Anche la diplomazia statunitense esterna la propria costernazione, non esitando a qualificare come “irresponsabile” la condotta dei miliziani che rischia di minare alla radice la dissociazione politica di Beirut. E anche a voler riconoscere che il Presidente Obama si sia assestato su una posizione più defilata del suo predecessore alla Casa Bianca, il Governo di Washington  esprime il più vivo “apprezzamento per  il Presidente e il popolo libanese, che continuano a mantenere aperte le frontiere per l’ingresso dei rifugiati dalla Siria” (Global Post).

 

Il palcoscenico di una guerra aliena

Risuonano minacciose le parole del Free Syrian Army dell’opposizione, deciso a “cacciare all’inferno i militanti di Hezbollah, se quest’ultimo non provvederà a ritirarli dal suolo siriano” (The Washington Post): su un Libano inerme spira il vento di una guerra da combattere pour les autres, così vicina che sembra adesso irrompere senza controllo, portando con sé i veloci fotogrammi di un pellicola già vista, le istantanee di un Paese che simula un’unità nazionale dispersa, come già al tempo della Guerra Civile.

Eppure è la prima volta che il Parlamento decide di rinviare di ben diciassette mesi  le  elezioni politiche in programma per il 16 Giugno 2013, non senza un briciolo di disappunto da parte  del Presidente maronita Suleiman, il cui mandato scadrà esattamente in Maggio 2014.  La crisi libanese si protrae da tempo: il governo guidato dal sunnita Najib Miqati aveva rassegnato le dimissioni alla fine di Marzo e i falliti esperimenti di creazione di un nuovo esecutivo fanno da cornice al disincanto del Premier incaricato Tammam Salam.

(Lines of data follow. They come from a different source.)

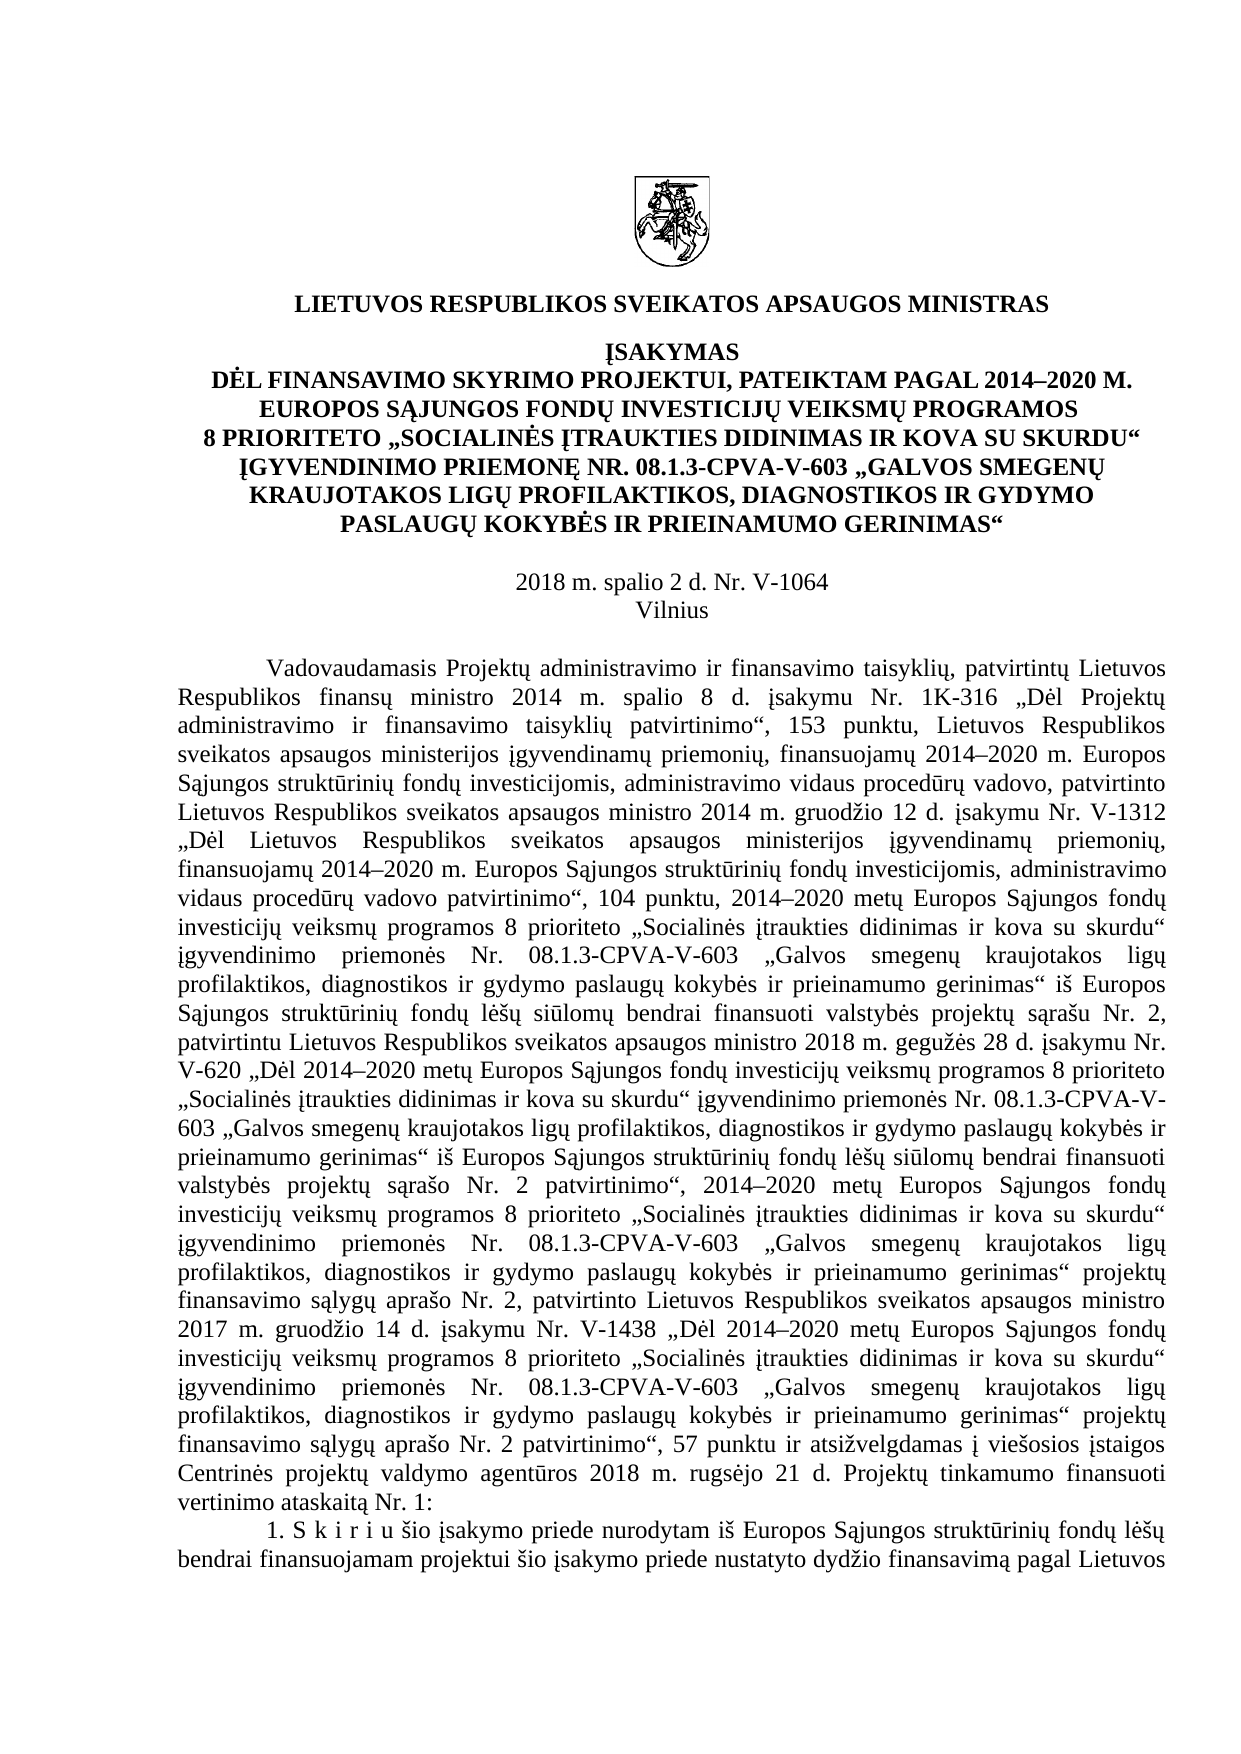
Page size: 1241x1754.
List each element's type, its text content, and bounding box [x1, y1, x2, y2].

text 1. S k i r i u šio įsakymo priede nurodytam iš Europos Sąjungos struktūrinių fondų lėšų bendrai finansuojamam projektui šio įsakymo priede nustatyto dydžio finansavimą pagal Lietuvos [177, 1515, 1167, 1573]
text DĖL FINANSAVIMO SKYRIMO PROJEKTUI, PATEIKTAM PAGAL 2014–2020 M. EUROPOS SĄJUNGOS FONDŲ INVESTICIJŲ VEIKSMŲ PROGRAMOS 8 PRIORITETO „SOCIALINĖS ĮTRAUKTIES DIDINIMAS IR KOVA SU SKURDU“ ĮGYVENDINIMO PRIEMONĘ NR. 08.1.3-CPVA-V-603 „GALVOS SMEGENŲ KRAUJOTAKOS LIGŲ PROFILAKTIKOS, DIAGNOSTIKOS IR GYDYMO PASLAUGŲ KOKYBĖS IR PRIEINAMUMO GERINIMAS“ [177, 365, 1167, 538]
text 2018 m. spalio 2 d. Nr. V-1064 [177, 567, 1167, 595]
text Vilnius [177, 595, 1167, 624]
text Vadovaudamasis Projektų administravimo ir finansavimo taisyklių, patvirtintų Lietuvos Respublikos finansų ministro 2014 m. spalio 8 d. įsakymu Nr. 1K-316 „Dėl Projektų administravimo ir finansavimo taisyklių patvirtinimo“, 153 punktu, Lietuvos Respublikos sveikatos apsaugos ministerijos įgyvendinamų priemonių, finansuojamų 2014–2020 m. Europos Sąjungos struktūrinių fondų investicijomis, administravimo vidaus procedūrų vadovo, patvirtinto Lietuvos Respublikos sveikatos apsaugos ministro 2014 m. gruodžio 12 d. įsakymu Nr. V-1312 „Dėl Lietuvos Respublikos sveikatos apsaugos ministerijos įgyvendinamų priemonių, finansuojamų 2014–2020 m. Europos Sąjungos struktūrinių fondų investicijomis, administravimo vidaus procedūrų vadovo patvirtinimo“, 104 punktu, 2014–2020 metų Europos Sąjungos fondų investicijų veiksmų programos 8 prioriteto „Socialinės įtraukties didinimas ir kova su skurdu“ įgyvendinimo priemonės Nr. 08.1.3-CPVA-V-603 „Galvos smegenų kraujotakos ligų profilaktikos, diagnostikos ir gydymo paslaugų kokybės ir prieinamumo gerinimas“ iš Europos Sąjungos struktūrinių fondų lėšų siūlomų bendrai finansuoti valstybės projektų sąrašu Nr. 2, patvirtintu Lietuvos Respublikos sveikatos apsaugos ministro 2018 m. gegužės 28 d. įsakymu Nr. V-620 „Dėl 2014–2020 metų Europos Sąjungos fondų investicijų veiksmų programos 8 prioriteto „Socialinės įtraukties didinimas ir kova su skurdu“ įgyvendinimo priemonės Nr. 08.1.3-CPVA-V-603 „Galvos smegenų kraujotakos ligų profilaktikos, diagnostikos ir gydymo paslaugų kokybės ir prieinamumo gerinimas“ iš Europos Sąjungos struktūrinių fondų lėšų siūlomų bendrai finansuoti valstybės projektų sąrašo Nr. 2 patvirtinimo“, 2014–2020 metų Europos Sąjungos fondų investicijų veiksmų programos 8 prioriteto „Socialinės įtraukties didinimas ir kova su skurdu“ įgyvendinimo priemonės Nr. 08.1.3-CPVA-V-603 „Galvos smegenų kraujotakos ligų profilaktikos, diagnostikos ir gydymo paslaugų kokybės ir prieinamumo gerinimas“ projektų finansavimo sąlygų aprašo Nr. 2, patvirtinto Lietuvos Respublikos sveikatos apsaugos ministro 2017 m. gruodžio 14 d. įsakymu Nr. V-1438 „Dėl 2014–2020 metų Europos Sąjungos fondų investicijų veiksmų programos 8 prioriteto „Socialinės įtraukties didinimas ir kova su skurdu“ įgyvendinimo priemonės Nr. 08.1.3-CPVA-V-603 „Galvos smegenų kraujotakos ligų profilaktikos, diagnostikos ir gydymo paslaugų kokybės ir prieinamumo gerinimas“ projektų finansavimo sąlygų aprašo Nr. 2 patvirtinimo“, 57 punktu ir atsižvelgdamas į viešosios įstaigos Centrinės projektų valdymo agentūros 2018 m. rugsėjo 21 d. Projektų tinkamumo finansuoti vertinimo ataskaitą Nr. 1: [177, 653, 1167, 1515]
text LIETUVOS RESPUBLIKOS SVEIKATOS APSAUGOS MINISTRAS [177, 289, 1167, 317]
text ĮSAKYMAS [177, 337, 1167, 365]
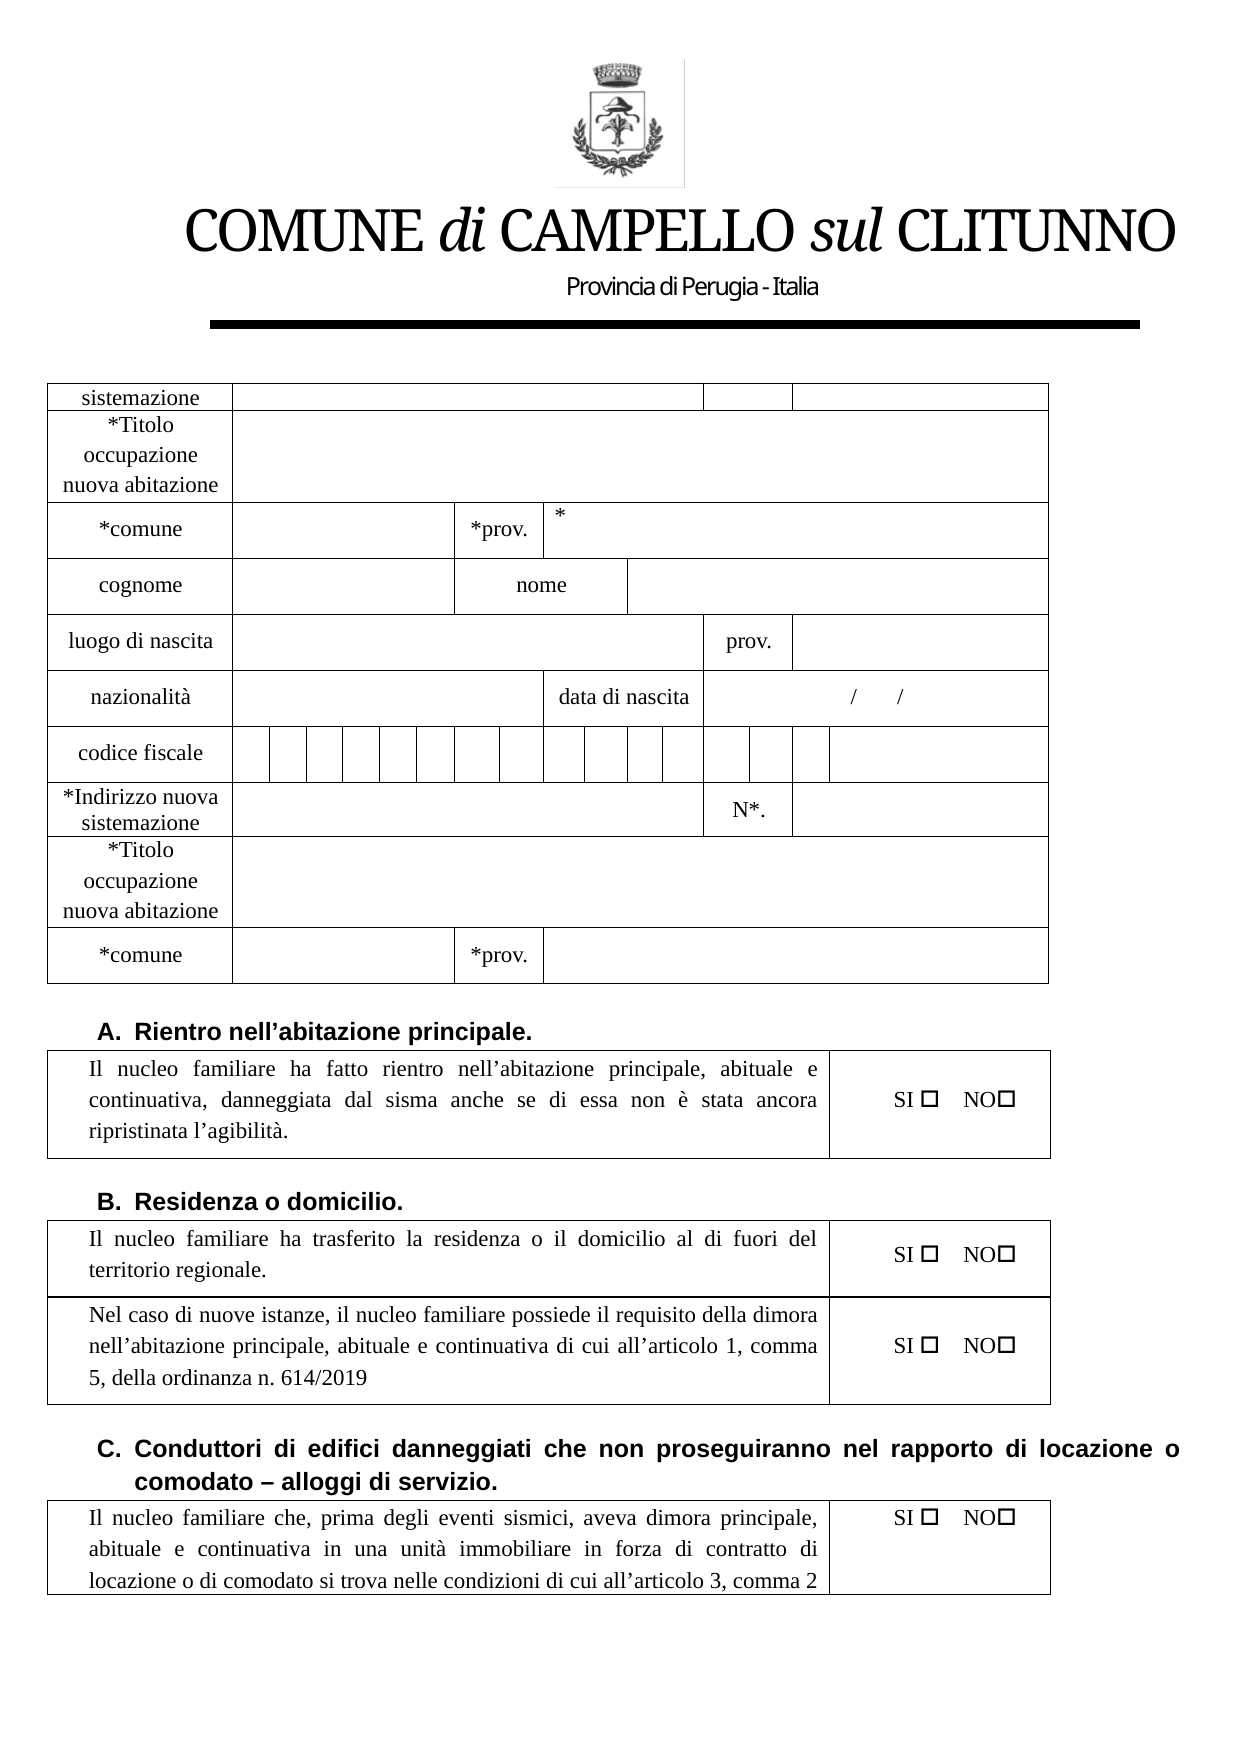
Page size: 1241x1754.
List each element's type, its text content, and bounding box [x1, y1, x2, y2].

Sullo sfondo dell’attuale stallo politico si staglia la decadenza siriana: è l’incertezza ad animare le tensioni che percorrono il tessuto sociale e confessionale del Paese dei cedri.  Tra le acclamazioni dei fedeli al regime assadiano e i richiami di coloro che sostengono strenuamente l’opposizione, il cammino della conciliazione appare ancora distante.

Al di sopra delle fazioni contrapposte si è levato il rimprovero del Patriarca maronita Béchara Boutros Raï, che ha esortato vanamente gli esponenti della politica libanese a pervenire ad una legge elettorale condivisa, proprio ora che le contingenze politiche si trasformano nel banco di prova della democrazia.

Specialmente gli Stati Uniti – che collaboravano con le autorità nazionali libanesi al fine di consentire il regolare svolgimento delle elezioni – mostrano una viva delusione per il rinvio delle politiche. Ad esprimersi è  stato il portavoce Jen Psaki  (The Guardian).

Anche l’Unione europea, con un accento di amarezza, invita i partiti a risanare le divergenze, mirando ad una co-decisione sulla riforma della legge elettorale. Sarà questa la regia che preparerà l’instaurazione di un nuovo Governo il prima possibile, così da guidare il paese fuori  dell’impasse che lo avvolge e recuperare la fiducia dei cittadini nei principi della democrazia (Ansamed).

Decisamente più rassicuranti appaiono i toni utilizzati dal premier Tammam Salam, certo che  “nel paese vi sia un  minimo di stabilità e di legalità. Ma è quanto basta per difendere il Libano e perché (la classe politica) prosegua nel suo esercizio delle funzioni democratiche” (Reuters).